STORM LAKE, Iowa (KCAU) — An Iowa judge has ruled that a Siouxland hospital administrator is not entitled to collect unemployment after being fired for multiple refusals to comply with mask policies.  

According to documents from the unemployment hearing, Joshua Braunschweig was fired from Buena Vista Regional Medical Center in Storm Lake in January 2022. He had been employed with the healthcare facility for nearly 10 years, serving as a systems administrator.  

Evidence presented at Braunschweig’s unemployment hearing showed that he had a private office in the hospital but would have passing contact with other employees during the day.  

When Braunschweig learned in the spring of 2020 that he would be required to wear a mask in the hospital except while working alone in his office, he allegedly requested a religious exemption. He later agreed to wear a mask with a clear front panel on it. The documents stated that he was informed twice of the policies on wearing a mask before they had come to a compromise.  

In May 2020, Braunschweig would allegedly go on to avoid the COVID-screening station by the entrance of the building. Employees were required to comply with the screening before entering, but he allegedly refused to participate in the screening despite being told to.  

He was given a written warning in September 2020 for refusing to wear a mask despite the agreement between him and the hospital. He had been asked to wear a mask multiple times and was warned that additional violations could result in being fired, according to the documents.  

When the hospital approved a vaccine requirement for employees in the fall of 2021, Braunschweig requested an exemption that was granted on the condition that he wear a Max Air Shield. The face shield filtered the air around him, according to the documents.  

Braunschweig allegedly complied with the stipulations of the grant until January 13, 2022, when he left his private office without a mask or helmet. He went into a lab to be tested for COVID-19 which was required for a scheduled surgery the following day. A colleague was stated to have asked him to wear a mask, but he allegedly stated that he did not have to wear a mask because he was on break. He continued to refuse to wear a mask even when his manager was called down and asked him to wear a mask. The documents stated that he was fired an unspecified amount of time after the incident.  
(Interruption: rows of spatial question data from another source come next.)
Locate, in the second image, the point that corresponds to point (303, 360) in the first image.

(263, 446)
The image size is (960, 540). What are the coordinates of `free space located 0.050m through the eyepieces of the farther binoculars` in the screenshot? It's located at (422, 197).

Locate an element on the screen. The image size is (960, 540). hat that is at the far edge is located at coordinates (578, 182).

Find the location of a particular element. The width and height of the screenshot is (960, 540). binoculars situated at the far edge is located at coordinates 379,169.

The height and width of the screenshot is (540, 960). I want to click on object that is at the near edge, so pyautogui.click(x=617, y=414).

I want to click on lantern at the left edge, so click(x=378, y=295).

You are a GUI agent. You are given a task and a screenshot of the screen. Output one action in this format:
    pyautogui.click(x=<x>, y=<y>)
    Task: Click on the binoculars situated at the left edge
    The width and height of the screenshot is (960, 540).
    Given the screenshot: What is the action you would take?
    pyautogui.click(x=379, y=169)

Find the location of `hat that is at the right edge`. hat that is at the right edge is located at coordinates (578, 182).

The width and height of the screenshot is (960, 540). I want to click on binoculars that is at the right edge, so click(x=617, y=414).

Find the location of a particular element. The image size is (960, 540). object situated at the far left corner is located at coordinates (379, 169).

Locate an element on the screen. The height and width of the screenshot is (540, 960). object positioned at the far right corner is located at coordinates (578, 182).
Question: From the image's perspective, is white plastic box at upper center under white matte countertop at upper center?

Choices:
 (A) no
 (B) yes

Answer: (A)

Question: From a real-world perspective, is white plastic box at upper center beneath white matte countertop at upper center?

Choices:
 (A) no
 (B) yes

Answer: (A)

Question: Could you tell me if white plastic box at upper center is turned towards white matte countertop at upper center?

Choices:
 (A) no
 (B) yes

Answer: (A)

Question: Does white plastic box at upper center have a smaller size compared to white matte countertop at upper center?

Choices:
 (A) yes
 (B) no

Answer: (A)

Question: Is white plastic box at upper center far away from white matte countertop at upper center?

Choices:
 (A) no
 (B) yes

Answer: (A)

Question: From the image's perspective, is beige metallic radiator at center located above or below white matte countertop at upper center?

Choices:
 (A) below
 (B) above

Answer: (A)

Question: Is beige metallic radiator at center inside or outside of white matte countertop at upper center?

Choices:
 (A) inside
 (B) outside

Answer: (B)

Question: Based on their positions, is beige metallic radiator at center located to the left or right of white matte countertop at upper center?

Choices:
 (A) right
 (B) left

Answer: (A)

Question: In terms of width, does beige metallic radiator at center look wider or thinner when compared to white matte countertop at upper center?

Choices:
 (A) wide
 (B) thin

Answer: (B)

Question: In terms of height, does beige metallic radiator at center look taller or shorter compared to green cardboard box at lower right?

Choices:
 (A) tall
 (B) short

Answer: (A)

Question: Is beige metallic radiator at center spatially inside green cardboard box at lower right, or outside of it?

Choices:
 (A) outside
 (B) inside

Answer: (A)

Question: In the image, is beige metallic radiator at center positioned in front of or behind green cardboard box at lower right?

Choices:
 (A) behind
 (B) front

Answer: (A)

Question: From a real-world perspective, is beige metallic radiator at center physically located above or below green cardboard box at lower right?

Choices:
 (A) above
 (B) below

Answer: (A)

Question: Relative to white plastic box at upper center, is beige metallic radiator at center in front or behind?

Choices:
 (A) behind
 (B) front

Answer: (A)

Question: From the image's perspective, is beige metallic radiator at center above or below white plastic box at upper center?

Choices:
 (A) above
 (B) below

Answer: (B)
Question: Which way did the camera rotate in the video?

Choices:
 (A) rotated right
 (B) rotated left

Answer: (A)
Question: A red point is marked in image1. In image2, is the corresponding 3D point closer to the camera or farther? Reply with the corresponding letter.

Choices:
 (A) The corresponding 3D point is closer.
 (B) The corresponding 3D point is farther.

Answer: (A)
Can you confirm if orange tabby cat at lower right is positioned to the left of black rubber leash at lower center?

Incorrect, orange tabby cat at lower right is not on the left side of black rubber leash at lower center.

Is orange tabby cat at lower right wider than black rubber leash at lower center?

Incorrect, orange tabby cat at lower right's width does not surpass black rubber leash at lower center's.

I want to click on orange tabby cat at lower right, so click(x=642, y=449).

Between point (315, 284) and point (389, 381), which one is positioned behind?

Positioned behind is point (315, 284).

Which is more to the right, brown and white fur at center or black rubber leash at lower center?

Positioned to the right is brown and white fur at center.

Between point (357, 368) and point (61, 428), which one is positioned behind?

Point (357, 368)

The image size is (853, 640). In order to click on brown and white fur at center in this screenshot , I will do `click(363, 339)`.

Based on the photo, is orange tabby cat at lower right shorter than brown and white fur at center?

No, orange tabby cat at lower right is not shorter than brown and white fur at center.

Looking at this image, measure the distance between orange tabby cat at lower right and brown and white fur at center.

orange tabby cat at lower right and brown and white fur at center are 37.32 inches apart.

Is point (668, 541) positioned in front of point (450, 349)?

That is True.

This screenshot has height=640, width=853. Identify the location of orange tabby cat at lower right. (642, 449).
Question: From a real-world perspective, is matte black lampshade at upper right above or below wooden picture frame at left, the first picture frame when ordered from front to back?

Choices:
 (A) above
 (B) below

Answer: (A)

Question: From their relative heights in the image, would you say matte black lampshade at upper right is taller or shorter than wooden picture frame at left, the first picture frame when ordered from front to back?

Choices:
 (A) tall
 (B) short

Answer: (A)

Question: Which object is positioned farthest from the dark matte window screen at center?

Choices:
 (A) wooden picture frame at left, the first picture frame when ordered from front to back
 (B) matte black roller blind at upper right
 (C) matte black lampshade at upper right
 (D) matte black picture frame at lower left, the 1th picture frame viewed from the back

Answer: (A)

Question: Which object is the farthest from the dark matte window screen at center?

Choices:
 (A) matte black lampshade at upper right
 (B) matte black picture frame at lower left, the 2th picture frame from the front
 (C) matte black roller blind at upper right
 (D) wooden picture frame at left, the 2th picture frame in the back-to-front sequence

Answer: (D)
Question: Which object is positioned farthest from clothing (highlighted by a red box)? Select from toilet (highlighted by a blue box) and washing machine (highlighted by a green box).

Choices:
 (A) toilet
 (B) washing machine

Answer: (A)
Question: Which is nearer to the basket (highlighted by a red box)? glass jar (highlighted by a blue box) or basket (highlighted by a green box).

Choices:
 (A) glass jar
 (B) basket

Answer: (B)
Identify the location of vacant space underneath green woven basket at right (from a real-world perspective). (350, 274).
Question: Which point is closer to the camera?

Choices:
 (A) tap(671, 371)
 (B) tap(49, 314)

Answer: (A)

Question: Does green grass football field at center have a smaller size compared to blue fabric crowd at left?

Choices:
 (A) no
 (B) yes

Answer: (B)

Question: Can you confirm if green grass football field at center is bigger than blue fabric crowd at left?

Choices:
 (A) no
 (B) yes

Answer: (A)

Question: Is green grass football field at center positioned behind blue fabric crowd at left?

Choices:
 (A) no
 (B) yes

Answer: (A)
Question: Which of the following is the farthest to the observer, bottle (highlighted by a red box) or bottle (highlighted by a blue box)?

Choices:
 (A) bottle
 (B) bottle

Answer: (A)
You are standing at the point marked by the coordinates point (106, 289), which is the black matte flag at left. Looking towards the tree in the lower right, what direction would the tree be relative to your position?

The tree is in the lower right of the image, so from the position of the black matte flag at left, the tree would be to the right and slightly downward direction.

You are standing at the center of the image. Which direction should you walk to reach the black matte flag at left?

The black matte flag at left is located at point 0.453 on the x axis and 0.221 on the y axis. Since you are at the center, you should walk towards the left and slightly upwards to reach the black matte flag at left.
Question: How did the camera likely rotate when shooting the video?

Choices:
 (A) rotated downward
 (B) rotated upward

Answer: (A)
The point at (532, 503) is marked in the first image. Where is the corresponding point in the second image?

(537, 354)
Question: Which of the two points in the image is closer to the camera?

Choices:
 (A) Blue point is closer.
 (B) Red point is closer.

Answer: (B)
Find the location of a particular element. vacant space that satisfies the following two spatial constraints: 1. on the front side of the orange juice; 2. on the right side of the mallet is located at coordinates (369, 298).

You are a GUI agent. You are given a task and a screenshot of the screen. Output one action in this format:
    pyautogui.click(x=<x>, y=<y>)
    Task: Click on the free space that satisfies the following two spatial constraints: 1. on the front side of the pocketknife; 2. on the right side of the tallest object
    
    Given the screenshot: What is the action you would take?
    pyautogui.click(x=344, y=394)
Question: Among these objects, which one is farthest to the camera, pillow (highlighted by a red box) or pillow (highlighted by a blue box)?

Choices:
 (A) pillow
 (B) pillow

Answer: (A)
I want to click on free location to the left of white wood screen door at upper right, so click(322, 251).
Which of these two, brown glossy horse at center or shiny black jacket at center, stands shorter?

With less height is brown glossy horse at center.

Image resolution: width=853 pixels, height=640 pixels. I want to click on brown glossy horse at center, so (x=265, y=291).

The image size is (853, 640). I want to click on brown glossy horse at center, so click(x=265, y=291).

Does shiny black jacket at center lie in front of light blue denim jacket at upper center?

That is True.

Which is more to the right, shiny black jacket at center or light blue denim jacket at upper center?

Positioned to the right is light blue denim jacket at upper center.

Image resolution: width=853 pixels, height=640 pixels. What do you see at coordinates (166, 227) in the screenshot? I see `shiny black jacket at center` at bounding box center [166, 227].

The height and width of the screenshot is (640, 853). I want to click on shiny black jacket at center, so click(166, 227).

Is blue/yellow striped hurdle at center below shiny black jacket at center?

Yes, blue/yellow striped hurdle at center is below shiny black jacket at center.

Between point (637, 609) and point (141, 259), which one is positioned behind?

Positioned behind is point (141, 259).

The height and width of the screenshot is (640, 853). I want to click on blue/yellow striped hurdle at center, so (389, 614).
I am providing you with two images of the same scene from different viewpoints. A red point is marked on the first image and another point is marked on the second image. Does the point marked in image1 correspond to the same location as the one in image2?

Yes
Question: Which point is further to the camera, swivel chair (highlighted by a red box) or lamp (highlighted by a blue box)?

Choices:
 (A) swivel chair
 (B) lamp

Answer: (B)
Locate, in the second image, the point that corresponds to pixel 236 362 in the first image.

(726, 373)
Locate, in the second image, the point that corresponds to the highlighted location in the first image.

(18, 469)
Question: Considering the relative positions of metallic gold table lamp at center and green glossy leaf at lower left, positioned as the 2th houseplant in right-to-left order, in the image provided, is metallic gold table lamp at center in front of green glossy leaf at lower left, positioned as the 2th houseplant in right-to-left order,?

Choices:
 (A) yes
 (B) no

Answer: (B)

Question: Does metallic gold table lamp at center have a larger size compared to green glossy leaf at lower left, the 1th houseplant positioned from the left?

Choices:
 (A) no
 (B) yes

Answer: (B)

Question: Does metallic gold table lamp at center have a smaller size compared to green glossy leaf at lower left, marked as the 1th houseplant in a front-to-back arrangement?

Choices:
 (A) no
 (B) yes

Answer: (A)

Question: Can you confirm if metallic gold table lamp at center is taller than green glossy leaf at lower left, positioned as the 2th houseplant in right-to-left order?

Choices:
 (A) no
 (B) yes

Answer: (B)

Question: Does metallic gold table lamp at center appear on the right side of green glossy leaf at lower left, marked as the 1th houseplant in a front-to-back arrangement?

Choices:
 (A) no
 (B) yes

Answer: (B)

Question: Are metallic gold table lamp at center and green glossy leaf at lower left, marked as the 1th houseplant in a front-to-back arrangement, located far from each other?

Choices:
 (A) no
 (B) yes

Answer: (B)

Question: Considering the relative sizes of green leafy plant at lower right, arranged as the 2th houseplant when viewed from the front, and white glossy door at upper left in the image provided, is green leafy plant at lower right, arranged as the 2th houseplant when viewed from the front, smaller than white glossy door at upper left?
During the unemployment hearing, Braunschweig allegedly told the judge that by wearing the helmet he would be unable to hear his name called when it was time for the exam. He then mentioned that he was on break, therefore didn’t have to comply, and that he was allegedly targeted by hospital staff because of his religious beliefs. He allegedly told the judge that he had secretly recorded conversations that supported his claim, but he did not present the recordings as evidence. He also stated that he knew of other employees who did not wear a mask, but they received no disciplinary action for not doing so.  

Officials with Buena Vista Regional denied the allegations of targeting Braunschweig and indicated that they “bent over backward” to accommodate his wishes after his refusal to wear a mask and the vaccine. 

The documents stated that the judge ruled against Braunschweig, indicating that “just because an employee is not actively performing his job duties while on the premises does not mean employer rules no longer apply” and he should have worked in the best interest of the hospital.